28 Ik zal het land tot een eenzame steppe maken; er zal een einde komen aan zijn overmoedige trots, en de bergen van Israël zullen een wildernis zijn, die niemand durft betreden.
Ülkeyi ıssız, kimsesiz bırakacağım, övündükleri güç son bulacak. İsrail dağları ıssız kalacak, oradan kimse geçmeyecek.

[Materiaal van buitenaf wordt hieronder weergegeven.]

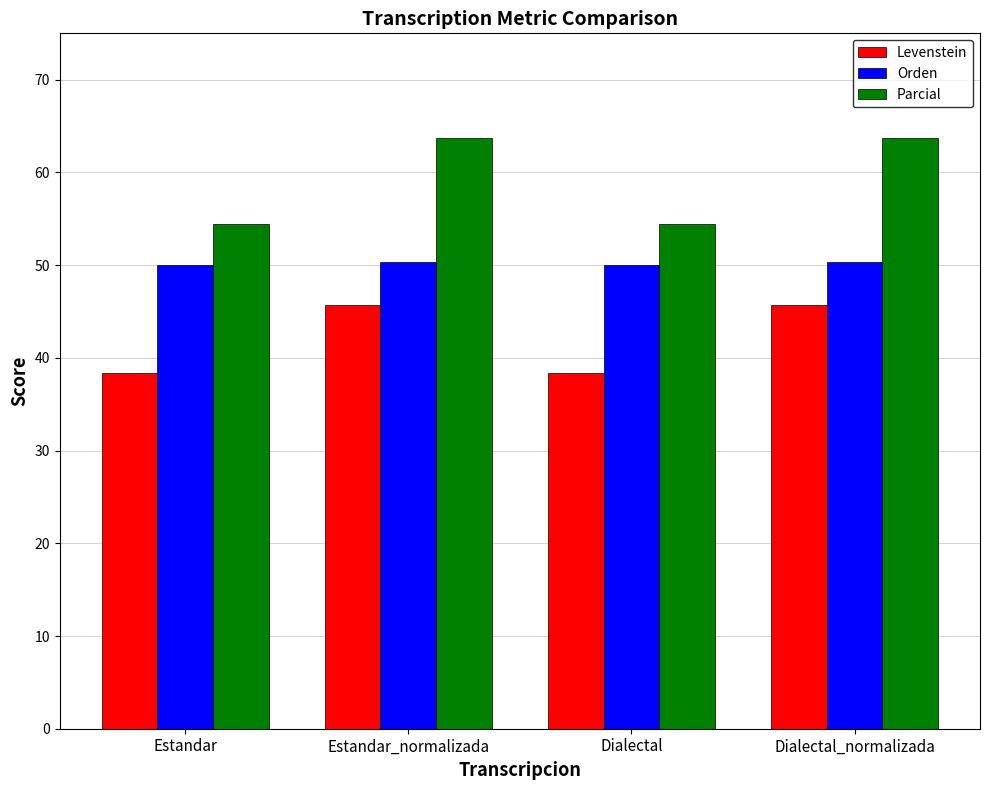

What is the spread (max minus min) of values at Estandar?

16.0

29 Zo zullen ze erkennen, dat Ik Jahweh ben, als Ik het land tot een eenzame steppe heb gemaakt om al de gruwelen, die ze hebben bedreven!
Yaptıkları iğrenç şeylerden ötürü ülkeyi ıssız, kimsesiz bıraktığım zaman benim RAB olduğumu anlayacaklar.’
30 Mensenkind, uw volksgenoten voeren gesprekken over u bij de muren en aan de huisdeuren. Ze zeggen tot elkaar: Laten we eens gaan horen, wat woord van Jahweh is uitgegaan.
“Sen, ey insanoğlu, halkın duvar diplerinde, evlerin kapıları önünde senin hakkında konuşuyor. Birbirlerine, ‘Haydi, gidip RAB'den gelen sözün ne olduğunu duyalım’ diyorlar.
31 Dan komen ze bij u in dichte drommen, gaan voor u zitten, en luisteren wel naar uw woorden, maar ze doen er niet naar; want ze hebben leugens op hun lippen, en hun hart is gehecht aan hun voordeel.
Halk her zamanki gibi sana geliyor. Benim halkım olarak önünde oturuyor, sözlerini dinliyor, ama dediklerini yapmıyorlar. Ağızlarıyla istekli olduklarını açıklıyorlar, ama yürekleri haksız kazanç peşinde.
32 Daarom zijt ge voor hen maar een liedjeszanger, die een mooie stem heeft en goed kan spelen; ze luisteren wel naar uw woorden, maar ze doen er niet naar.
Sen onlar için güzel sesle sevgi ezgileri okuyan, iyi çalgı çalan biri gibisin. Sözlerini dinliyor, ama dediklerini yapmıyorlar.
33 Maar als het uitkomt, en het komt zeker uit: dan zullen ze erkennen, dat er onder hen een profeet is geweest!
“Bütün bunlar gerçekleşince –ki gerçekleşecek– aralarında bir peygamber bulunduğunu anlayacaklar.”